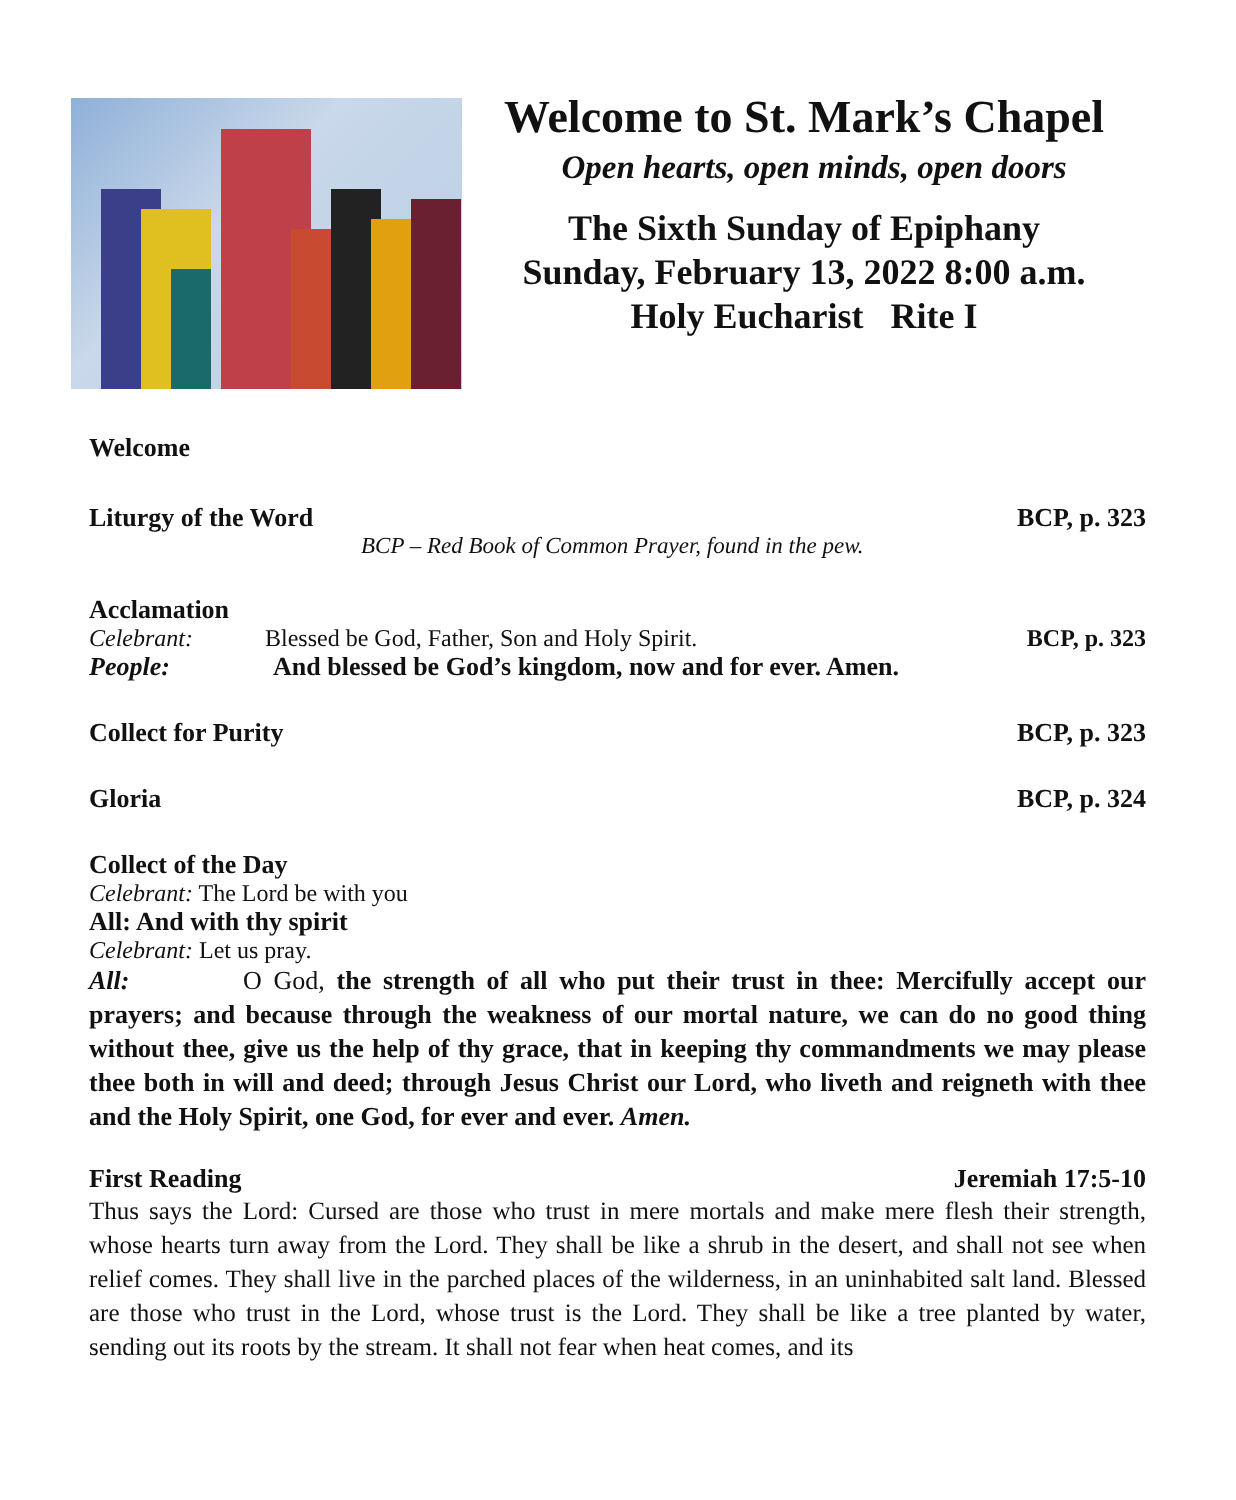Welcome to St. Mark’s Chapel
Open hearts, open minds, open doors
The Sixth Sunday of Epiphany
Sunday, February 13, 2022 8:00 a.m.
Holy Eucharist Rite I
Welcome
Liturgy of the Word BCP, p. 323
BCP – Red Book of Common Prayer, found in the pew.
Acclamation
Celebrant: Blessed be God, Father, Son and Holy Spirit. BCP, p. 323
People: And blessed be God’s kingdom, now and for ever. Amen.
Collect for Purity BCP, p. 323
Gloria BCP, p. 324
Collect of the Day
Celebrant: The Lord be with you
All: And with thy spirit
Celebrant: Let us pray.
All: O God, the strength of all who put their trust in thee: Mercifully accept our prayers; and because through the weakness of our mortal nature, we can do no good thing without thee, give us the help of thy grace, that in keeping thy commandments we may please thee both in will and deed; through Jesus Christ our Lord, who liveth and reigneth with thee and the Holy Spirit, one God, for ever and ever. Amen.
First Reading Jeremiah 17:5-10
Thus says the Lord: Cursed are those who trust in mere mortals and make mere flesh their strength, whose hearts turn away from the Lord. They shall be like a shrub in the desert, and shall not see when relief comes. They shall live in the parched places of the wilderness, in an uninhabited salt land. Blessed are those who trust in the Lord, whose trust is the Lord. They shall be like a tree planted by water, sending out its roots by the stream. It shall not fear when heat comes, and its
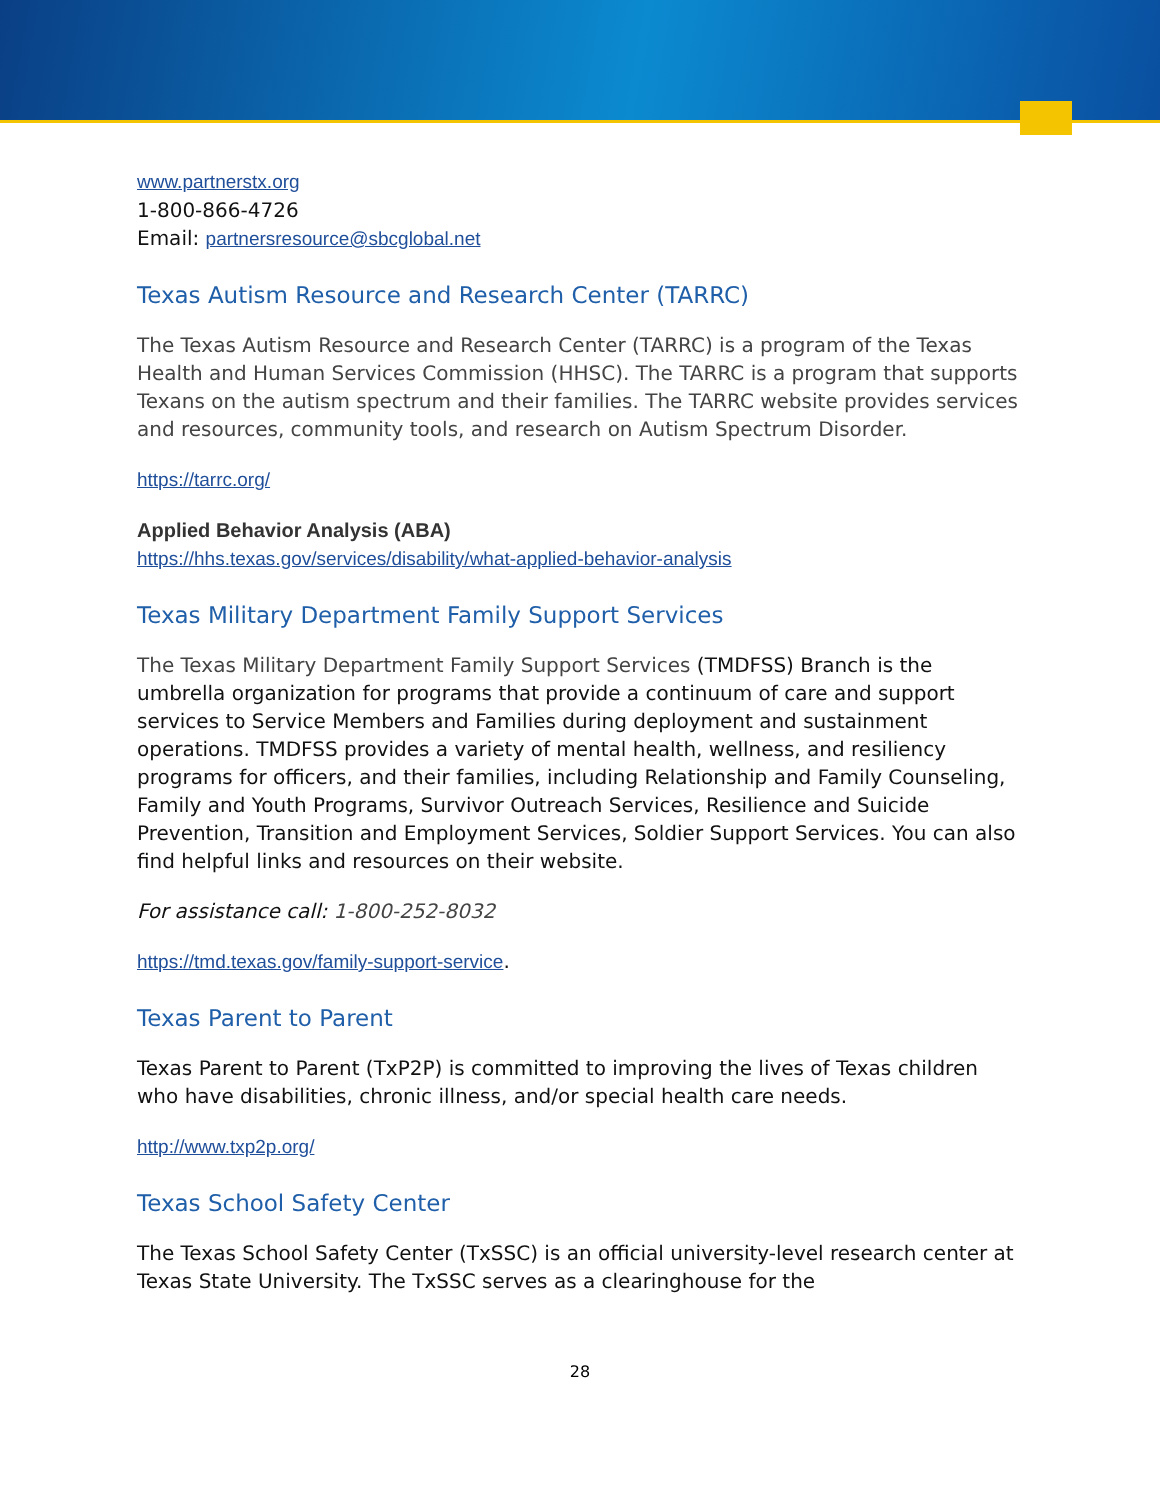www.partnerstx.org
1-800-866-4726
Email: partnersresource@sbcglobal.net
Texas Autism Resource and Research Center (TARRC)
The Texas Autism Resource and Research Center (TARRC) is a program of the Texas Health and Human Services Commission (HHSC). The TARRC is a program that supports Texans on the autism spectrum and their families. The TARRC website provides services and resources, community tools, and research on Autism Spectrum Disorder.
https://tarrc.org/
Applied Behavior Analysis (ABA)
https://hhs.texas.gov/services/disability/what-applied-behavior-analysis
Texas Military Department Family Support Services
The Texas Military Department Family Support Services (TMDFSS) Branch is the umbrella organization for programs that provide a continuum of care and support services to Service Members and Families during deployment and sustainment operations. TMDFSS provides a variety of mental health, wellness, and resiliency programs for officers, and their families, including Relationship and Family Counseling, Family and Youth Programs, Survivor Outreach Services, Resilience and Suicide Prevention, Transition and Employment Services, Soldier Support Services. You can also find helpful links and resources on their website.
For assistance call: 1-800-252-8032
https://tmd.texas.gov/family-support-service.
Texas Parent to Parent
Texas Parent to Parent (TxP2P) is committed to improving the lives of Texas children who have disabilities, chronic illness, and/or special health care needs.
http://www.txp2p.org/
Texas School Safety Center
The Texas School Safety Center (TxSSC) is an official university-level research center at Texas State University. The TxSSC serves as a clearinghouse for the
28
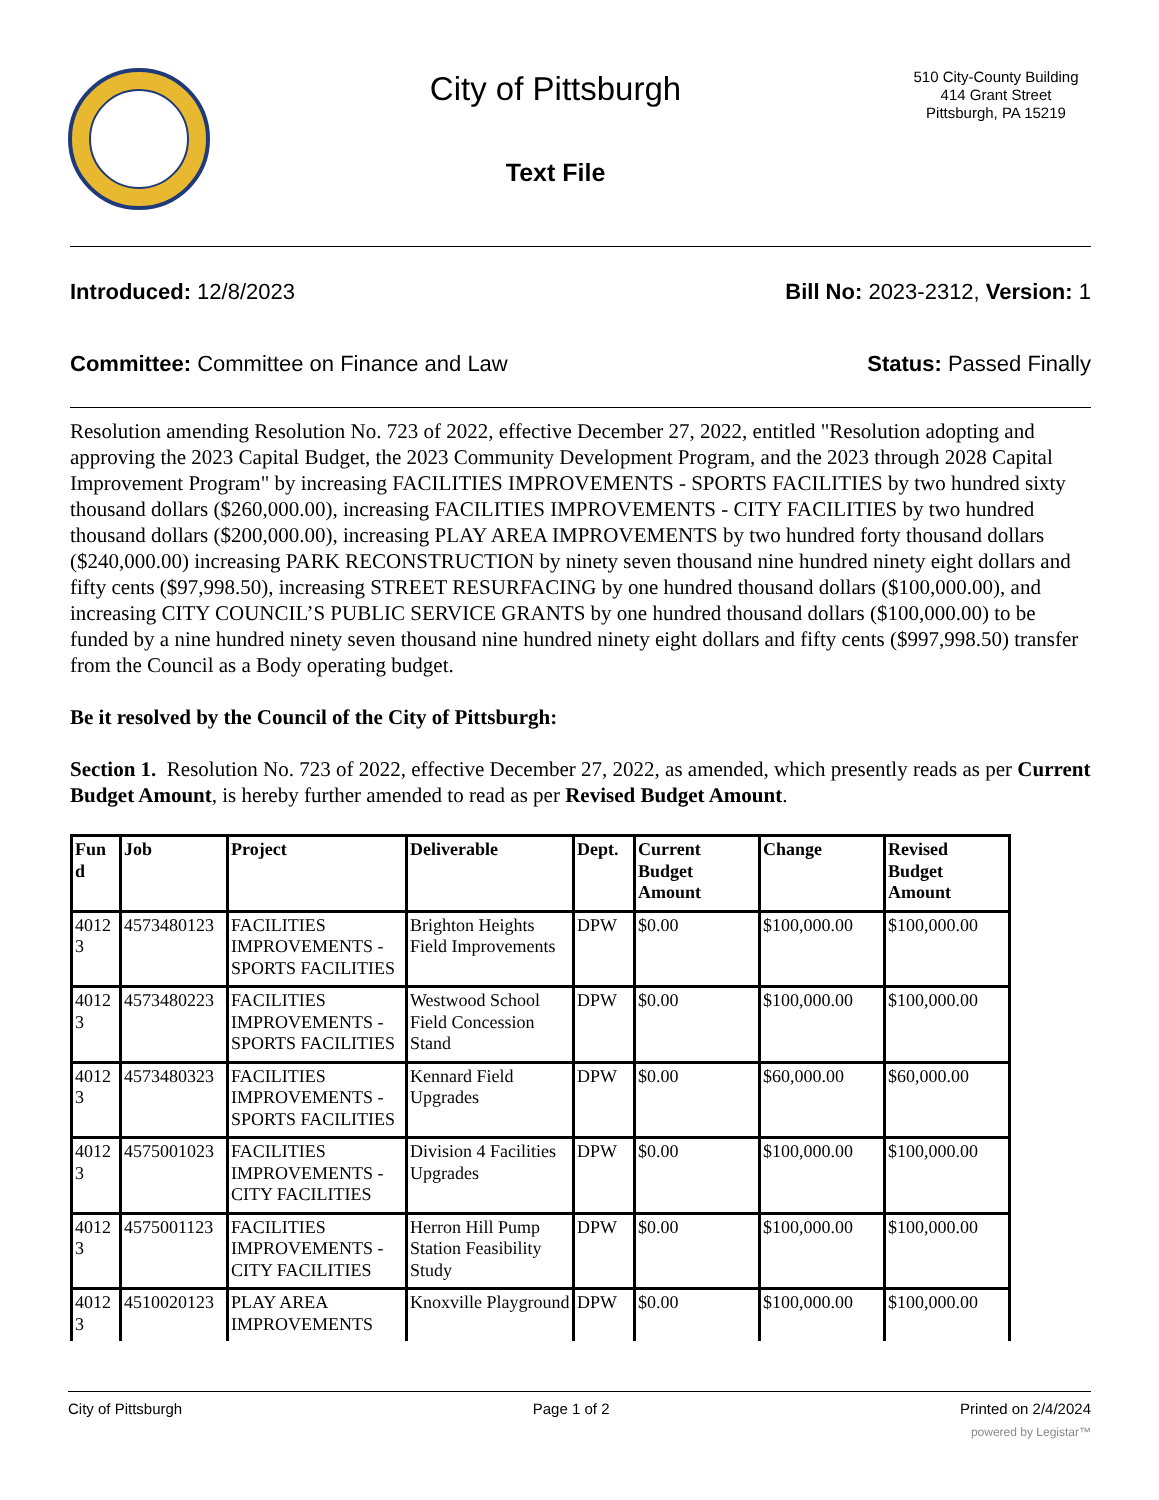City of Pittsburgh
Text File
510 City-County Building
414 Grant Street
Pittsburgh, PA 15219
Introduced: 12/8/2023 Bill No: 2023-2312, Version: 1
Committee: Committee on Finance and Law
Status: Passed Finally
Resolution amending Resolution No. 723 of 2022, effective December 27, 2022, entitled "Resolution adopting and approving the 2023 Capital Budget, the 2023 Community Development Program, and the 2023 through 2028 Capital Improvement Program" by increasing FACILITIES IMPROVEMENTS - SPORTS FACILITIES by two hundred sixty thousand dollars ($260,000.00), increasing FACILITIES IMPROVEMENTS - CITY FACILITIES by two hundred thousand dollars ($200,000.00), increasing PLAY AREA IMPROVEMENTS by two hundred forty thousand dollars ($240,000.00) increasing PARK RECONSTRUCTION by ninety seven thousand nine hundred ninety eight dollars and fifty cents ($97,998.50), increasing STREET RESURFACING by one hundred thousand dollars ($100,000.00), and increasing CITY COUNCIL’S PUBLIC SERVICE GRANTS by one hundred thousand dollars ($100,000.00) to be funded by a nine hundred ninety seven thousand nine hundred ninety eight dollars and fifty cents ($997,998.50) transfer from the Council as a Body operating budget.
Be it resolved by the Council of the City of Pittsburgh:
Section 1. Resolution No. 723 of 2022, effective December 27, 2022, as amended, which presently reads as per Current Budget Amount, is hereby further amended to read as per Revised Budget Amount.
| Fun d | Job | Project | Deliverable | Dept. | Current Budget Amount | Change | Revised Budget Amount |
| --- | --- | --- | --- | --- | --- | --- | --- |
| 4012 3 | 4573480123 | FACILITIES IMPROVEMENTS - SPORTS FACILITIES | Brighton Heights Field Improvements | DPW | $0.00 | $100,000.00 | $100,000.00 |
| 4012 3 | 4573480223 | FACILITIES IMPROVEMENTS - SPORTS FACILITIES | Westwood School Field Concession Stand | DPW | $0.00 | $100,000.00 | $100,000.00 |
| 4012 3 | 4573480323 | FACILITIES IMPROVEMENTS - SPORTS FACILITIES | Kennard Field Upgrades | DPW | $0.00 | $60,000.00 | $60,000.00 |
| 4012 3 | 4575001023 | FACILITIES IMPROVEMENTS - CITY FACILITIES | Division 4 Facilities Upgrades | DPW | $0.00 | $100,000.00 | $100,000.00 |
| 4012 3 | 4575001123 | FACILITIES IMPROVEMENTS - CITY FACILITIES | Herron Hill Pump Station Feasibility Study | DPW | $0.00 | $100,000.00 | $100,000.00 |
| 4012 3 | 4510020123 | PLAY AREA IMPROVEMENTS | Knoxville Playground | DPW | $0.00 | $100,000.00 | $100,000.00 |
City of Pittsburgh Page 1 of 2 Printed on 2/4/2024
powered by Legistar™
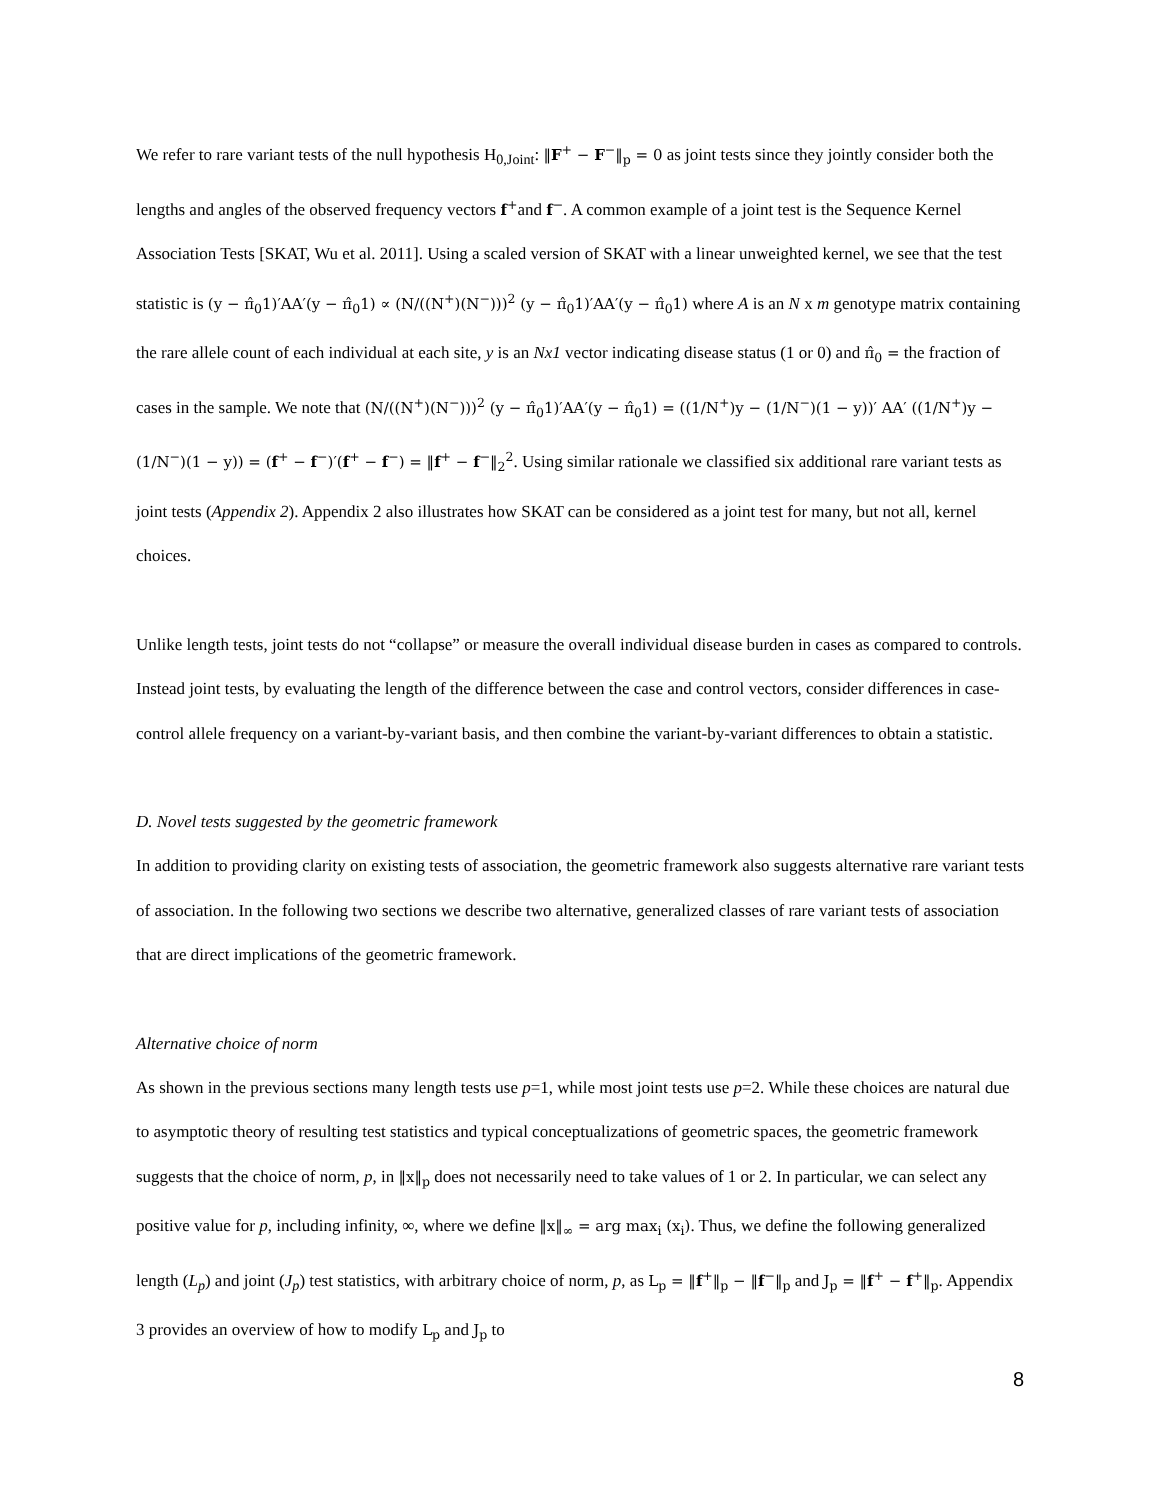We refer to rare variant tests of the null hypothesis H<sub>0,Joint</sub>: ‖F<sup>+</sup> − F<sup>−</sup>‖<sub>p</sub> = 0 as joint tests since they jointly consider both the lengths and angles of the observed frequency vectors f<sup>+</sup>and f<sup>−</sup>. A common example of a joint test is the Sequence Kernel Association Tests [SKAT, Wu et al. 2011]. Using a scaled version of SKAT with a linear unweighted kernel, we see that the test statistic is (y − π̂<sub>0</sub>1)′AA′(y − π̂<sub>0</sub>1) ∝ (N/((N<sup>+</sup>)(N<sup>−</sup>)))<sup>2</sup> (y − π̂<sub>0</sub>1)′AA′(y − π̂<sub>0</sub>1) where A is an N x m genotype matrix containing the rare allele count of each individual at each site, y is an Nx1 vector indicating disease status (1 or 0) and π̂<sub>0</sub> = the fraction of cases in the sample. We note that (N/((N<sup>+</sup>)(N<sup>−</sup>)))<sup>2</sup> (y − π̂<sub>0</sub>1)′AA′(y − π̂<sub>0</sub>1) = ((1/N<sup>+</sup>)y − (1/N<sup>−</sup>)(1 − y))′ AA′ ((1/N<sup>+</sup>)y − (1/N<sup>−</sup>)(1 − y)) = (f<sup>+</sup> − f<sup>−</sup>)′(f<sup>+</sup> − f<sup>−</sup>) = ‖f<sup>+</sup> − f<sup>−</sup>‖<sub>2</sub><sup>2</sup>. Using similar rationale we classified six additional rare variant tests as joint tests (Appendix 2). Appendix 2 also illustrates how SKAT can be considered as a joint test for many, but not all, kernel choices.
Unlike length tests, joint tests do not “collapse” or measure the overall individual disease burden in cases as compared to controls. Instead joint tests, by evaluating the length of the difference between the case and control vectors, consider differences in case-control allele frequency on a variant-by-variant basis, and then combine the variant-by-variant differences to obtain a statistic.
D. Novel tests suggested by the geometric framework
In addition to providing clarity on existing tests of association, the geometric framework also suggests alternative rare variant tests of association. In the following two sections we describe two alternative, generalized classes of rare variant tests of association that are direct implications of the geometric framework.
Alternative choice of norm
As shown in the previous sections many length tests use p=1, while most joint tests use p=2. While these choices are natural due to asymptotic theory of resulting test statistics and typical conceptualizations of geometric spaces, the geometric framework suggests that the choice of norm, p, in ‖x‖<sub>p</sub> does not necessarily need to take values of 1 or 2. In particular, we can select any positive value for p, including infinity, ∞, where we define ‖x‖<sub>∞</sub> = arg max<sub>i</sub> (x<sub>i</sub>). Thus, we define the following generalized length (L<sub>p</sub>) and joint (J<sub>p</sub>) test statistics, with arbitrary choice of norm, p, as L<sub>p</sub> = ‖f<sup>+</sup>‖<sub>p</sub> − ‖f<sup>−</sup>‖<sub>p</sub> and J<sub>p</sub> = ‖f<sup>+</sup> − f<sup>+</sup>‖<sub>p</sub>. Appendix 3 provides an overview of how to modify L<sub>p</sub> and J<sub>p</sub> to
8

○ ○ ○ ○

> _Aim of the task_: Looking only at the lines of the material above, count those containing "Budget" and give that number by itself.

> _Answer for the task_: 3